Based on the available evidence for TRUS, the Task Force recommends against the routine use of this procedure as part of a periodic health examination (D Recommendation).

These recommendations are made on the basis of the evaluation of the best available evidence using the Canadian Task Force guidelines, and the ethical imperative that early detection efforts must be proven to result in more good than harm before being incorporated into the periodic health examination.

Patient Consent
The ethical imperative for prevention and early detection efforts is to ensure that such efforts, initiated and promoted by the physician, are proven to do more good than harm. If, in the absence of such proof, a physician decides to offer PSA to a patient, it has been argued that the patient should be fully informed of the balance of benefits and risks, and should provide informed consent for such testing. With prostate cancer screening, this should occur before ordering PSA levels, since the nature of the cascade of events which follows a positive test would make discussions occurring later in the sequence more difficult and ill-timed.
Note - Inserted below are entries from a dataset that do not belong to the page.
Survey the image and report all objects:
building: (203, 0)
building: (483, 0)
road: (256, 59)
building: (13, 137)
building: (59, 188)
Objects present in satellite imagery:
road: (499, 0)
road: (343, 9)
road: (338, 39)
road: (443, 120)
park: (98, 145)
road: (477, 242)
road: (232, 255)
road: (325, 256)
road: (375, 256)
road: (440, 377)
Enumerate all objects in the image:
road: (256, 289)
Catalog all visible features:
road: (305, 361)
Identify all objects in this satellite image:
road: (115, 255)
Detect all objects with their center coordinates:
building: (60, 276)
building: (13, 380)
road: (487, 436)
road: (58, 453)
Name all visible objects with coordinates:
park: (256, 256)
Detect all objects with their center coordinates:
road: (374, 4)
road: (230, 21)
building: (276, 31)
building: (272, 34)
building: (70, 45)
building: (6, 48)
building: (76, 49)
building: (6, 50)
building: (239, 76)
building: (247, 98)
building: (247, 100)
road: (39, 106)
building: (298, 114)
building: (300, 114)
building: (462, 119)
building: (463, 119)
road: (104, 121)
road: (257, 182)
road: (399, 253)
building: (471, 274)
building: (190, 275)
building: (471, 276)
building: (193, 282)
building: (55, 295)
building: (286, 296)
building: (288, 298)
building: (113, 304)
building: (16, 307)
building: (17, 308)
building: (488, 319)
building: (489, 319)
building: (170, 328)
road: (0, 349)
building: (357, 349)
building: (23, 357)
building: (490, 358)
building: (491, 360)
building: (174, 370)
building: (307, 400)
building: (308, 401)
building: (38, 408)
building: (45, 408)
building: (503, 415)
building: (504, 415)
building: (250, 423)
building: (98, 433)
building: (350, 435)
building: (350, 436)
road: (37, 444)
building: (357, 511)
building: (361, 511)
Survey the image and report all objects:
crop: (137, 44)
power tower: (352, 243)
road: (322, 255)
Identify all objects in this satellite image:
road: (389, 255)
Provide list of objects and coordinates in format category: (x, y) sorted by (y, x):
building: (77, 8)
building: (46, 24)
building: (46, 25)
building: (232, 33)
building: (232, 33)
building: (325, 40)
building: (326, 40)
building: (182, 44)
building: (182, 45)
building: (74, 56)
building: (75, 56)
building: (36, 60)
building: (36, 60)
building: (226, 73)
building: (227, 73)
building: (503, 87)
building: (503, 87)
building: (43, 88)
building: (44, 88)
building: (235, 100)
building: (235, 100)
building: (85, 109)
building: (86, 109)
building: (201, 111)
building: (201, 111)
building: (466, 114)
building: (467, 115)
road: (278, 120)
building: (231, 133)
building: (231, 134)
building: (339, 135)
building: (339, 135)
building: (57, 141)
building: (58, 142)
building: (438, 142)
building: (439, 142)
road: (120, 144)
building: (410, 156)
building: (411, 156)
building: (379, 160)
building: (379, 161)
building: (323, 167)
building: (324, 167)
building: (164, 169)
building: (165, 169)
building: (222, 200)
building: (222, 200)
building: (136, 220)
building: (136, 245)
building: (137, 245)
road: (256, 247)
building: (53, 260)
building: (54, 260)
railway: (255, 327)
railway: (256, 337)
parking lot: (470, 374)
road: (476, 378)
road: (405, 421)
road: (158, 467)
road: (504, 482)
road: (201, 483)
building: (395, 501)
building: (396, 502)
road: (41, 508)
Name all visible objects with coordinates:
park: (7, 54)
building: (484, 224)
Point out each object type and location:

Unanswered Questions (Research Agenda)
The most important need is for randomized trials of early detection and randomized trials to evaluate the effectiveness of therapy. Such trials are underway in Europe and North America or are in the planning stages. While it will take some time before the results are available, this does not argue against the vital need for such data.

Because the natural history of prostate cancer is poorly understood, research into predicting which early cancers will become clinically significant and result in important morbidity and mortality remains a high priority.

In the absence of effectiveness of therapy and until such time as a proper trial of early detection is conducted, the importance of continued major initiatives of research into PSA may be questioned. Any efforts which do occur should focus on careful and proper evaluation of the test characteristics whether it be for serial PSA’s, PSA density, or PSA age-related norms.

Evidence
The literature for this review was identified through the MEDLINE data base and from the identification of additional studies from the citations of articles from the original search.

This review was initiated in 1993 and the recommendations finalized by the Task Force in June 1994.

Full Citation
Feightner J.W. Screening for prostate cancer. In: Canadian Task Force on the Periodic Health Examination. Canadian Guide to Clinical Preventive Health Care. Ottawa: Health Canada, 1994; 812-23.